Textauszug =>
▼
Spiral Dynamics – Einführung
Alles Leben will wachsen und sich auf persönlicher, kollektiver,
gesellschaftlicher und organisatorischer Ebene entwickeln.
Unser individueller und kollektiver Entwicklungsweg
«Warum reagieren Menschen so unterschiedlich auf Situationen?» – «Warum mögen manche Menschen vorwiegend Äusserlichkeiten und orientieren sich am Schein, d.h. an Labels, Luxus, Celebrities, wogegen andere die Tiefe der Existenz suchen und das Sein im Blick haben, sich für Natur und Gesellschaft, Leben und Tod interessieren und engagieren?» – Diese Fragen hatte sich der Psychologe Clare W. Graves gestellt. So sammelte er im Laufe der 50er Jahre einschlägige Daten und erstellte ein Modell[1]. Auf Graves’ Forschungen aufbauend und in Anlehnung an die Entwicklungspsychologie von Jean Piaget haben Mitte der 90er Jahre Don Beck und Chris Cowan ein spiralförmiges, nach oben offenes Modell über 9 Ebenen (mit fliessenden Übergängen) entwickelt, welches eine individuelle und ebenso eine gesellschaftlich-kulturelle Bewusstheitsentwicklung zeigt, welches sie Spiral Dynamics© – den Ausdruck gibt es nur auf Englisch – nannten.
Jede Ebene hat ihre starken/hellen und ihre schwächeren/dunkleren Seiten, was nur eine Beobachtung und keine Wertung ist. Ihre Gaben sind im Titel jeder Ebene in Klammern bezeichnet.
▲
Gezeigtes Material =>
▼
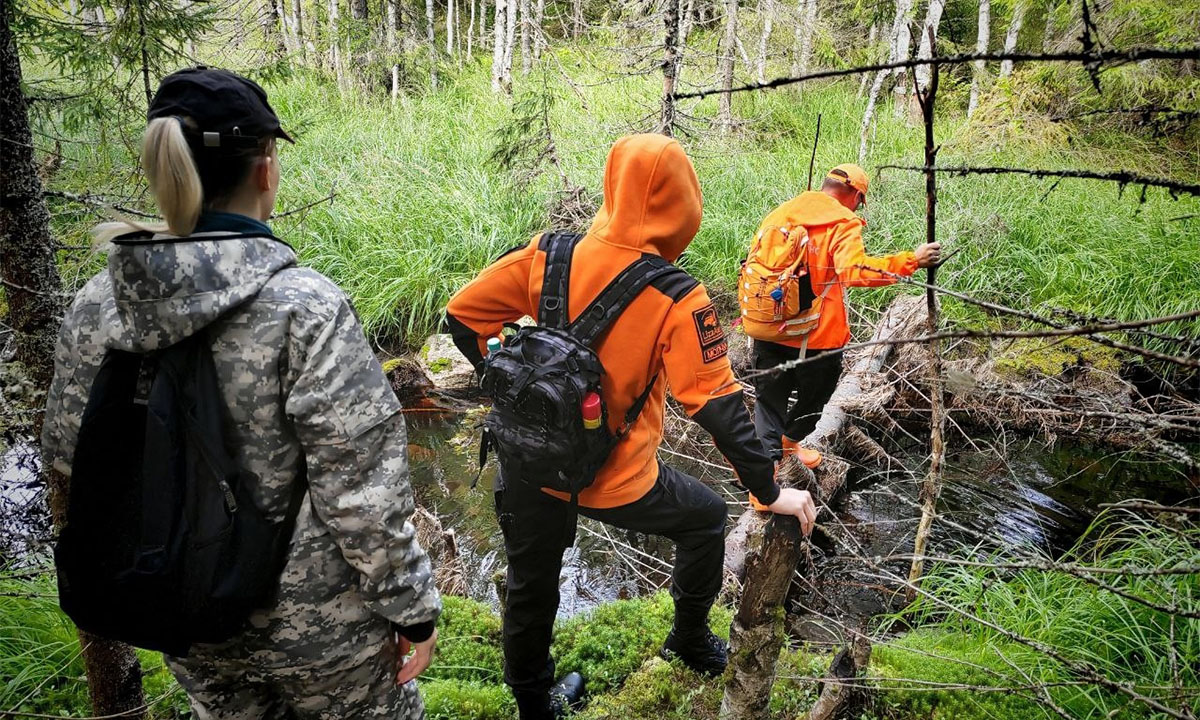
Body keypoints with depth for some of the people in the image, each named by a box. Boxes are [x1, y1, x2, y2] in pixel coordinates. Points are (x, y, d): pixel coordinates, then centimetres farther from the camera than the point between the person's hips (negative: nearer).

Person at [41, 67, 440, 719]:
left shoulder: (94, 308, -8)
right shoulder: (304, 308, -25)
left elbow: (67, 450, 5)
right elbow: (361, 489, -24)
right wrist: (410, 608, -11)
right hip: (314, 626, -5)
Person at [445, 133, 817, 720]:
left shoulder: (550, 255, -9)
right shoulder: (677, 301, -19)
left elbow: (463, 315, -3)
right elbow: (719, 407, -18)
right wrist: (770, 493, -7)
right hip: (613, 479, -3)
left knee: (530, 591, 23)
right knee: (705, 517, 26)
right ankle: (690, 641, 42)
▲
▼
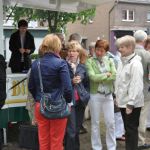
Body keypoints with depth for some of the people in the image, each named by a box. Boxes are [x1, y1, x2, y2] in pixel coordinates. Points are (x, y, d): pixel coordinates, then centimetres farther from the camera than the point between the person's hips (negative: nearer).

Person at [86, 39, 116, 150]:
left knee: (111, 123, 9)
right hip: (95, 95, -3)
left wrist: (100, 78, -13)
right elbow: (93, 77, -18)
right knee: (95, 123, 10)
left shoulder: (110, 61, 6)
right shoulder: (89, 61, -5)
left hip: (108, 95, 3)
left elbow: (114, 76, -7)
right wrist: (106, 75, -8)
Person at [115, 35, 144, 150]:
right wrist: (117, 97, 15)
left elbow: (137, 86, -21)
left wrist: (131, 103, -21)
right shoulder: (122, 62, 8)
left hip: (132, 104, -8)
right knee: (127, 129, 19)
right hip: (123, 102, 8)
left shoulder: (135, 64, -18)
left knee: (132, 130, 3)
▲
Aufgabenstellung => Schreiben Sie aus dem Text über Spiral Dynamics oben einen Abschnitt wortgetreu nieder. Setzen Sie bei den Worten ein, die „Spiral Dynamics –“ enthalten, und enden Sie nach „organisatorischer Ebene entwickeln.“.

Ihre Lösung =>
Spiral Dynamics – Einführung
Alles Leben will wachsen und sich auf persönlicher, kollektiver,
gesellschaftlicher und organisatorischer Ebene entwickeln.